Jazzland ist schon ein seltsamer Ort – seine einsamen Bewohner sind weitgehend immun gegen äußere und innere Widerstände – und damit auch gegen den Fortschritt. Die letzte nennenswerte Revolution fand vor mehr als 40 Jahren statt von deren Folgen sich die Traditionalisten bis heute nicht erholt haben. Aber es sind die kleinen, stillen, unspektakulären Revolutionäre, deren Werk jahrzehntelang nachwirkt – Jimmy Giuffre, der Anfang der sechziger Jahre im Trio mit Pianist Paul Bley und Bassist Steve Swallow eine mikrotonale Kammermusik entwickelte,- oder die europäischen Improvisatoren, deren erste zaghafte Versuche Ende der sechziger Jahre im kreischenden Nachhall des „New Thing“ untergingen – das sind die Außenseiter innerhalb einer Außenseitermusik. Joe Maneri ist ein wahrer Außenseiter. Nicht nur, weil er sein Schallplattendebüt im Jahr 1989 im nicht mehr ganz so zarten Alter von 62 Jahren gegeben hat. Seither veröffentlicht Maneri Iangels of repose ist sein fünftes ECM-Album in neun Jahren) eine Musik, die die Traditionalisten nachhaltig verstören müsste – wenn sie ihr nur zuhören würden, angels of repose ist der vorläufige Höhepunkt in einem kammermusikalischen Gesamtwerk, das europäische Kunstmusik des 20. Jahrhunderts mit der freien Improvisation vereinigt – mit einer Leidenschaft und einer Abenteuerlust, die erstaunen muss, bei einem Ensemble mit dem Durchschnittsalter von 60 Jahren. Auf seine (ganz) alten Tage wird Maneris Ton aggressiver, hinterlistiger, die Figuren, die er auf dem Alt- und dem Tenorsaxofon malt, verschlungener. Es herrscht ein Höchstmaß an Interaktion und Kommunikation mit den Mitmusikern, die Joe Maneris Vortagen dankbar aufnehmen und weitergeben.
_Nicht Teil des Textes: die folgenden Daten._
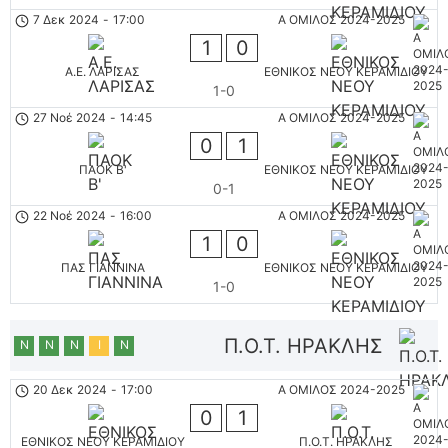
7 Δεκ 2024
-
17:00
Α ΟΜΙΛΟΣ 2024-2025
1
0
Α.Ε. ΛΑΡΙΣΑΣ
ΕΘΝΙΚΟΣ ΝΕΟΥ ΚΕΡΑΜΙΔΙΟΥ
1-0
27 Νοέ 2024
-
14:45
Α ΟΜΙΛΟΣ 2024-2025
0
1
ΠΑΟΚ Β'
ΕΘΝΙΚΟΣ ΝΕΟΥ ΚΕΡΑΜΙΔΙΟΥ
0-1
22 Νοέ 2024
-
16:00
Α ΟΜΙΛΟΣ 2024-2025
1
0
ΠΑΣ ΓΙΑΝΝΙΝΑ
ΕΘΝΙΚΟΣ ΝΕΟΥ ΚΕΡΑΜΙΔΙΟΥ
1-0
Π.Ο.Τ. ΗΡΑΚΛΗΣ
Ν
Ν
Ν
Ι
Ν
20 Δεκ 2024
-
17:00
Α ΟΜΙΛΟΣ 2024-2025
0
1
ΕΘΝΙΚΟΣ ΝΕΟΥ ΚΕΡΑΜΙΔΙΟΥ
Π.Ο.Τ. ΗΡΑΚΛΗΣ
Auf angels of repose kommen drei unterschiedliche Schulen zusammen, Joe Maneri, der alte Zauberer, der jenseits jeglicher Traditionen zu Hause ist, Barre Phillips (Bass), dem nichts fremd ist in der Welt des Jazz, weil er im Lauf der vergangenen 40 Jahre mit Gott und der Welt gespielt hat, und Maneri Junior (viola), der irgendwann einmal vielleicht das fortsetzen wird, was hier begonnen wird.